- _MATERIALE_:
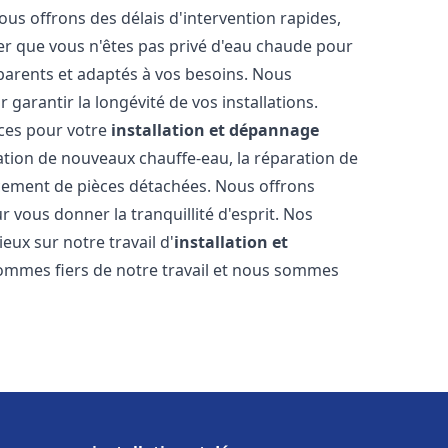
ous offrons des délais d'intervention rapides,
er que vous n'êtes pas privé d'eau chaude pour
parents et adaptés à vos besoins. Nous
 garantir la longévité de vos installations.
ces pour votre
installation et dépannage
lation de nouveaux chauffe-eau, la réparation de
acement de pièces détachées. Nous offrons
 vous donner la tranquillité d'esprit. Nos
ieux sur notre travail d'
installation et
ommes fiers de notre travail et nous sommes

- _COSA FARE_:
Riporta in una tabella Markdown con le colonne "N." e "Testo" ogni linea del testo delle righe qui sopra, numerandole in ordine e saltando le linee vuote. Lascia fuori le immagini.

- _RISULTATO_:
| N. | Testo |
|---|---|
| 1 | ous offrons des délais d'intervention rapides, |
| 2 | er que vous n'êtes pas privé d'eau chaude pour |
| 3 | parents et adaptés à vos besoins. Nous |
| 4 |  garantir la longévité de vos installations. |
| 5 | ces pour votre |
| 6 | installation et dépannage |
| 7 | lation de nouveaux chauffe-eau, la réparation de |
| 8 | acement de pièces détachées. Nous offrons |
| 9 |  vous donner la tranquillité d'esprit. Nos |
| 10 | ieux sur notre travail d' |
| 11 | installation et |
| 12 | ommes fiers de notre travail et nous sommes |